## Problem
A faithful, picture-free copy of the listing below is required.
________
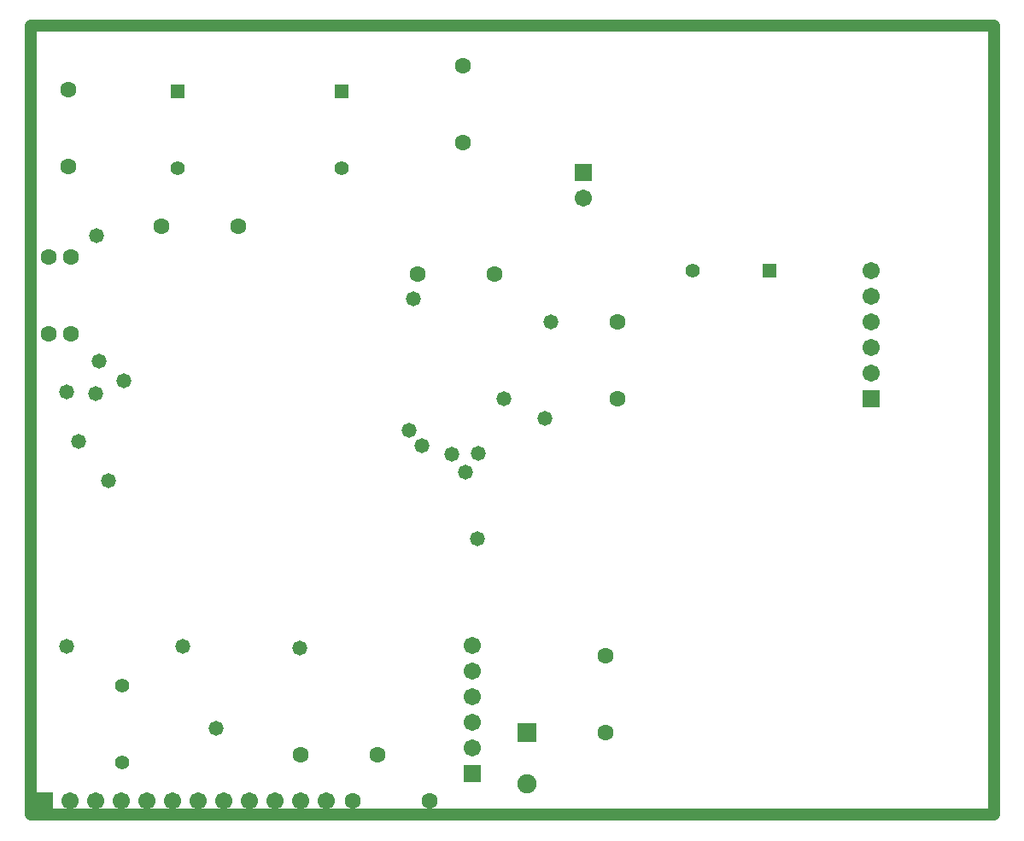
<source format=gbs>
G04 Layer_Color=16711935*
%FSLAX25Y25*%
%MOIN*%
G70*
G01*
G75*
%ADD15C,0.04724*%
%ADD33R,0.07493X0.07493*%
%ADD34C,0.07493*%
%ADD35R,0.05524X0.05524*%
%ADD36C,0.05524*%
%ADD37C,0.06312*%
%ADD38R,0.06706X0.06706*%
%ADD39C,0.06706*%
%ADD40R,0.06706X0.06706*%
%ADD41R,0.05524X0.05524*%
%ADD42C,0.05800*%
D15*
X0Y0D02*
Y308000D01*
X376000D01*
Y304500D02*
Y308000D01*
Y0D02*
Y304500D01*
X0Y0D02*
X376000D01*
D33*
X193700Y32100D02*
D03*
D34*
Y12100D02*
D03*
D35*
X121400Y282600D02*
D03*
X57500Y282500D02*
D03*
D36*
X121400Y252600D02*
D03*
X57500Y252500D02*
D03*
X35700Y20600D02*
D03*
Y50600D02*
D03*
X258500Y212500D02*
D03*
D37*
X15800Y217700D02*
D03*
Y187700D02*
D03*
X7000Y217700D02*
D03*
Y187700D02*
D03*
X135400Y23600D02*
D03*
X105400D02*
D03*
X155800Y5400D02*
D03*
X125800D02*
D03*
X151200Y211000D02*
D03*
X181200D02*
D03*
X229200Y192400D02*
D03*
Y162400D02*
D03*
X224300Y32000D02*
D03*
Y62000D02*
D03*
X168700Y292500D02*
D03*
Y262500D02*
D03*
X14800Y253000D02*
D03*
Y283000D02*
D03*
X51000Y229700D02*
D03*
X81000D02*
D03*
D38*
X328100Y162600D02*
D03*
X172600Y16100D02*
D03*
X215800Y250700D02*
D03*
D39*
X328100Y172600D02*
D03*
Y182600D02*
D03*
Y192600D02*
D03*
Y202600D02*
D03*
Y212600D02*
D03*
X172600Y26100D02*
D03*
Y36100D02*
D03*
Y46100D02*
D03*
Y56100D02*
D03*
Y66100D02*
D03*
X115500Y5500D02*
D03*
X105500D02*
D03*
X95500D02*
D03*
X85500D02*
D03*
X75500D02*
D03*
X65500D02*
D03*
X55500D02*
D03*
X45500D02*
D03*
X35500D02*
D03*
X25500D02*
D03*
X15500D02*
D03*
X215800Y240700D02*
D03*
D40*
X5500Y5500D02*
D03*
D41*
X288500Y212500D02*
D03*
D42*
X164600Y140900D02*
D03*
X152800Y144000D02*
D03*
X203000Y192400D02*
D03*
X200900Y154700D02*
D03*
X174600Y107700D02*
D03*
X147900Y150300D02*
D03*
X149500Y201600D02*
D03*
X25900Y226000D02*
D03*
X72600Y33900D02*
D03*
X105000Y65100D02*
D03*
X14100Y165000D02*
D03*
X18700Y145800D02*
D03*
X14100Y65700D02*
D03*
X59500D02*
D03*
X36600Y169600D02*
D03*
X30300Y130400D02*
D03*
X25300Y164600D02*
D03*
X26800Y177100D02*
D03*
X169700Y133700D02*
D03*
X184700Y162500D02*
D03*
X174900Y141000D02*
D03*
M02*

</source>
________
## Task output
<source format=gbs>
G04 Layer_Color=16711935*
%FSLAX25Y25*%
%MOIN*%
G70*
G01*
G75*
%ADD15C,0.04724*%
%ADD33R,0.07493X0.07493*%
%ADD34C,0.07493*%
%ADD35R,0.05524X0.05524*%
%ADD36C,0.05524*%
%ADD37C,0.06312*%
%ADD38R,0.06706X0.06706*%
%ADD39C,0.06706*%
%ADD40R,0.06706X0.06706*%
%ADD41R,0.05524X0.05524*%
%ADD42C,0.05800*%
D15*
X0Y0D02*
Y308000D01*
X376000D01*
Y304500D02*
Y308000D01*
Y0D02*
Y304500D01*
X0Y0D02*
X376000D01*
D33*
X193700Y32100D02*
D03*
D34*
Y12100D02*
D03*
D35*
X121400Y282600D02*
D03*
X57500Y282500D02*
D03*
D36*
X121400Y252600D02*
D03*
X57500Y252500D02*
D03*
X35700Y20600D02*
D03*
Y50600D02*
D03*
X258500Y212500D02*
D03*
D37*
X15800Y217700D02*
D03*
Y187700D02*
D03*
X7000Y217700D02*
D03*
Y187700D02*
D03*
X135400Y23600D02*
D03*
X105400D02*
D03*
X155800Y5400D02*
D03*
X125800D02*
D03*
X151200Y211000D02*
D03*
X181200D02*
D03*
X229200Y192400D02*
D03*
Y162400D02*
D03*
X224300Y32000D02*
D03*
Y62000D02*
D03*
X168700Y292500D02*
D03*
Y262500D02*
D03*
X14800Y253000D02*
D03*
Y283000D02*
D03*
X51000Y229700D02*
D03*
X81000D02*
D03*
D38*
X328100Y162600D02*
D03*
X172600Y16100D02*
D03*
X215800Y250700D02*
D03*
D39*
X328100Y172600D02*
D03*
Y182600D02*
D03*
Y192600D02*
D03*
Y202600D02*
D03*
Y212600D02*
D03*
X172600Y26100D02*
D03*
Y36100D02*
D03*
Y46100D02*
D03*
Y56100D02*
D03*
Y66100D02*
D03*
X115500Y5500D02*
D03*
X105500D02*
D03*
X95500D02*
D03*
X85500D02*
D03*
X75500D02*
D03*
X65500D02*
D03*
X55500D02*
D03*
X45500D02*
D03*
X35500D02*
D03*
X25500D02*
D03*
X15500D02*
D03*
X215800Y240700D02*
D03*
D40*
X5500Y5500D02*
D03*
D41*
X288500Y212500D02*
D03*
D42*
X164600Y140900D02*
D03*
X152800Y144000D02*
D03*
X203000Y192400D02*
D03*
X200900Y154700D02*
D03*
X174600Y107700D02*
D03*
X147900Y150300D02*
D03*
X149500Y201600D02*
D03*
X25900Y226000D02*
D03*
X72600Y33900D02*
D03*
X105000Y65100D02*
D03*
X14100Y165000D02*
D03*
X18700Y145800D02*
D03*
X14100Y65700D02*
D03*
X59500D02*
D03*
X36600Y169600D02*
D03*
X30300Y130400D02*
D03*
X25300Y164600D02*
D03*
X26800Y177100D02*
D03*
X169700Y133700D02*
D03*
X184700Y162500D02*
D03*
X174900Y141000D02*
D03*
M02*

</source>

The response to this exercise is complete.